Sasol Customer Retention Recruitment Competition

Helping South Africa
R10 000 ZAR
Challenge completed ~2 years ago
Prediction
Job Opportunity
253 joined
56 active
Starti
Oct 05, 23
Closei
Nov 26, 23
Reveali
Nov 26, 23
User avatar
skaak
Ferra Solutions
Winning strategy using multiple accounts
Platform · 16 Nov 2023, 01:35 · 12

We don't get many subs for this one - just 100 whereas normally we would get 300. Also, the competition duration is relatively short and, as usual we can only select 2 best subs at the end.

Perhaps then it makes sense to create multiple accounts and enter lots of models to increase our chances. Would this be allowed @zindi ?

Of course, something like this normally fails on the private LB: the distro of this strategy is quite platykurtic whereas a good model will give you a leptokurtic private LB distro, but, if you are lucky, and enter many, then perhaps that platykurtic distro can work in your favour, which makes me want to argue that this should not be allowed.

Discussion 12 answers
User avatar
Ebiendele
Federal university of technology akure

from the rules of all zindi competitions Multiple accounts per user are not permitted, and neither is collaboration or membership across multiple individuals. Individuals and their submissions originating from multiple accounts will be immediately disqualified from the platform.

16 Nov 2023, 08:53
Upvotes 0
User avatar
skaak
Ferra Solutions

Hi @Ebiendele - congrats, nice start to this comp for you

User avatar
wuuthraad

Only question @skaak is how will @zindi know who has multiple accounts during the competition? I feel it can only be figured out when the competition ends. Personally I like this comp... it forces me to refine my solution as opposed to the 'brute force" approach I sometimes have

Also great improvement on the LB!

16 Nov 2023, 15:37
Upvotes 0
User avatar
skaak
Ferra Solutions

Thanks @wuuthraad - I'm not sure this is happening here tbh. There are a few names on the LB that looks like variations of one another and they also sub a lot and sub at about the same time ... but it could be just coincidence. But @zindi can just confirm it is cosher.
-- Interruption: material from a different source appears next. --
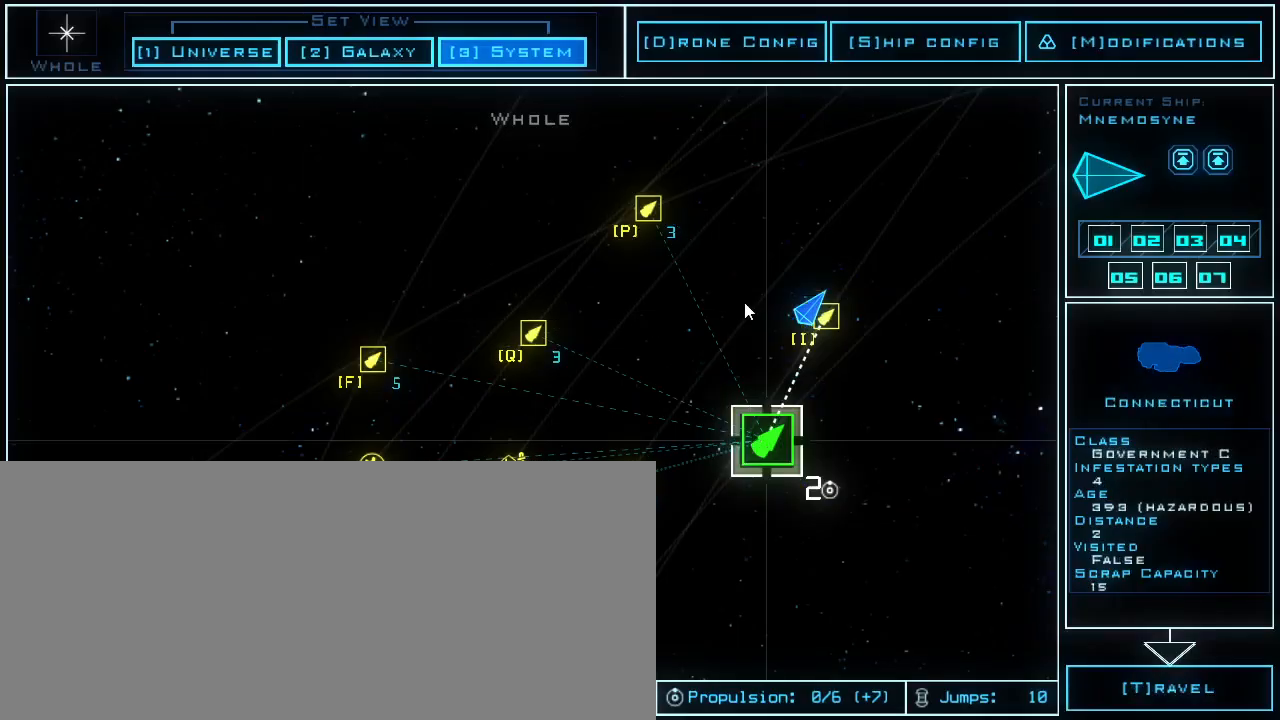
{"keys": [], "events": []}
Anyhow, this comp ... baby steps ... took me 50 subs to do what you did in 20. Now I am obsessed and want to try for 0.7+. fwiw I think the data is simulated and probably 0.7 is the built in max.
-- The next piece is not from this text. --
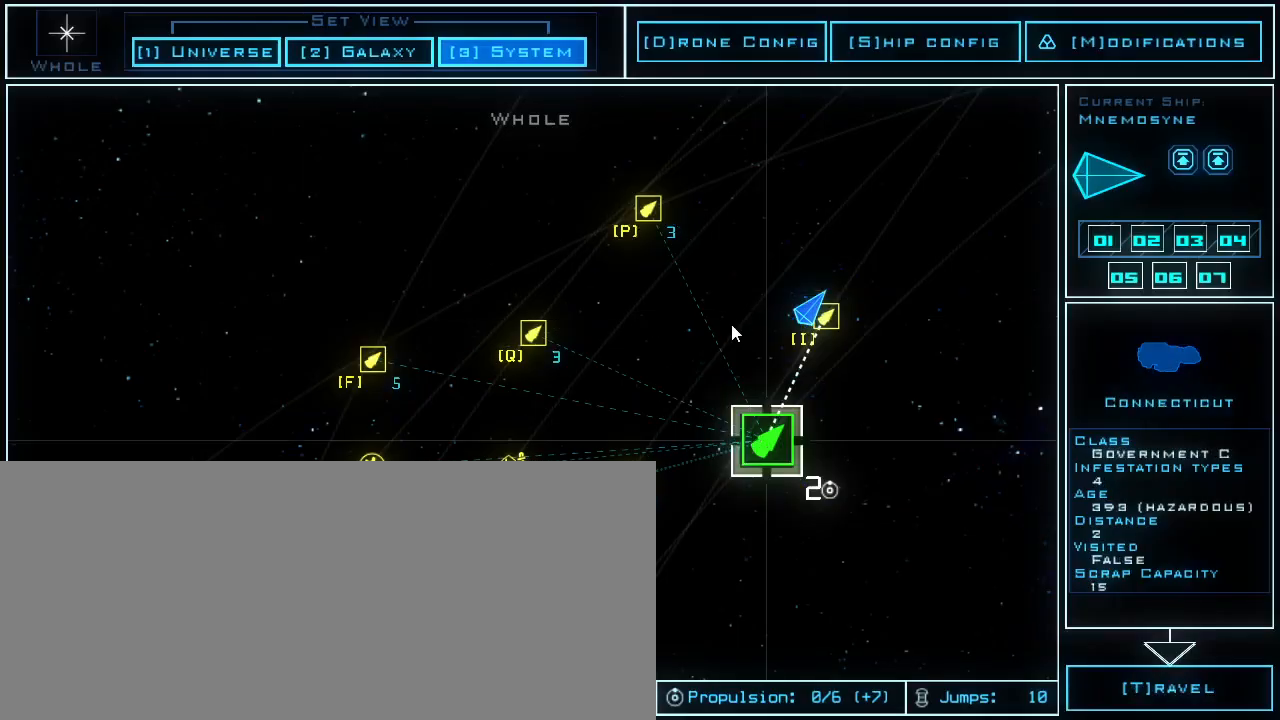
{"keys": [], "events": []}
My very first sub got 0.67 - I did everything right and should have stopped there. Everything since has been sus, but hey, if it moves the LB ... you know from an earlier conversation I was badly stuck at some stage. So I thought, let me just play this to learn all those peripheral settings you should always leave in the deafults ... you know, sus stuff ... but well, here we are ...

User avatar
wuuthraad

@skaak it's called hard work. the more effort you put in the greater the chance of you doing well. On my side I did not mainly focus on the modelling. FE beats complex model everytime. I have been mainly doing some EDA and FE seeing what makes a better impact on model performance and seeing what insights I can get from the data.

User avatar
skaak
Ferra Solutions

Yip - would love to compare FE on this one when done ... I looked at data again ... again I get the impression it is simulated. Either that, or the train/test split is perfection. All this effort for a mere 19 columns ...

User avatar
wuuthraad

Hahahahahaha😂😂 @skaak you crazy individual, I see you on the LB

User avatar
skaak
Ferra Solutions

Slowly getting a handle on this one, which is really really nice, but ... talk about paperthin margins ... ah my friend, this one was (is) a nice journey.

Can I also be part of the conversation after the comp is closed.
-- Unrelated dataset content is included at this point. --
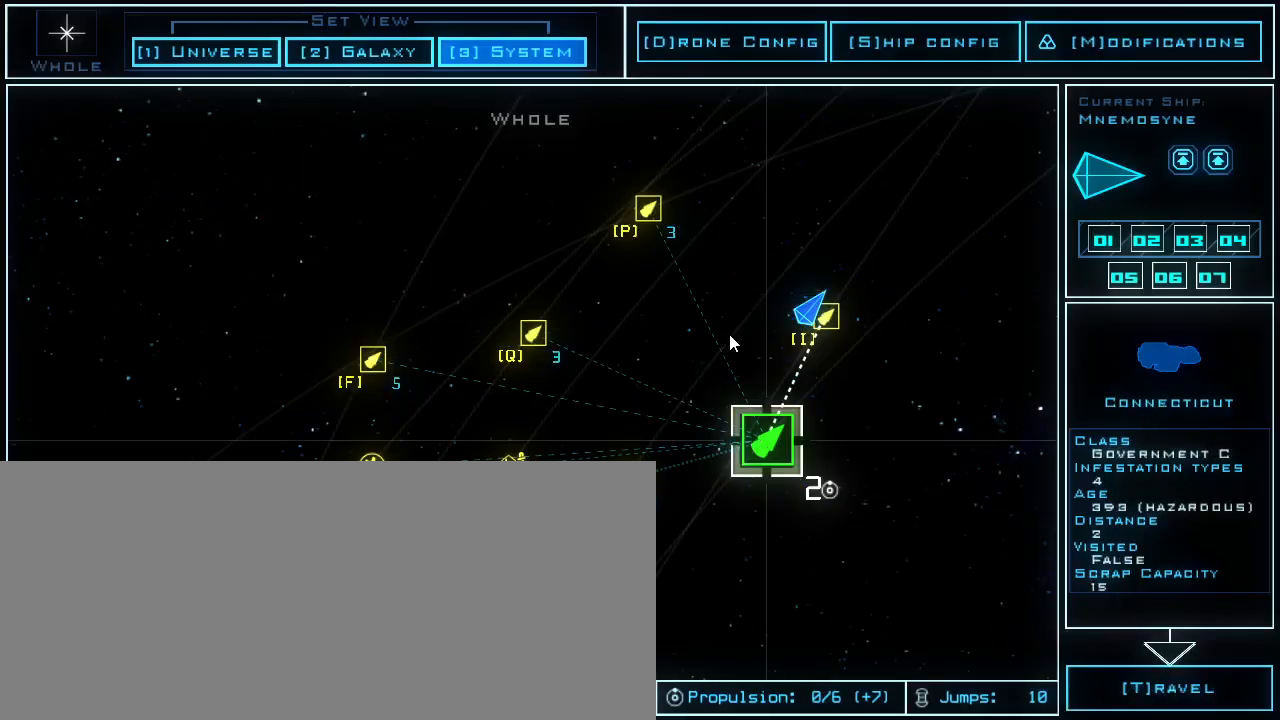
{"keys": [], "events": [[20, "t", "down"], [100, "t", "up"]]}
I achieved 0.56 with a basic model and 0.67 with a model built on using null values.

I keep getting worse results with model tuning vs better results when feature engineering. There is still a few features I'm struggling with handling but I would like to get 0.75+ for this comp

I agree with both of you though in the sense that FE seems to be getting me more gradual improvements over model complexity/tuning

User avatar
skaak
Ferra Solutions

Yeah, I also want 0.75+, but, tbh, any 0.7+ will be wonderful.

Sure you can be part of the discussion

If I may ask, I'm on my 3rd iteration in terms of filling in missing values strategy. My last strat was to use groupby medians

Has anyone tried using SKlearn impute methods?

User avatar
skaak
Ferra Solutions

Yes ... but let's discuss after the comp.

Note the Dealing with Nan discussion. that discusses some of these issues.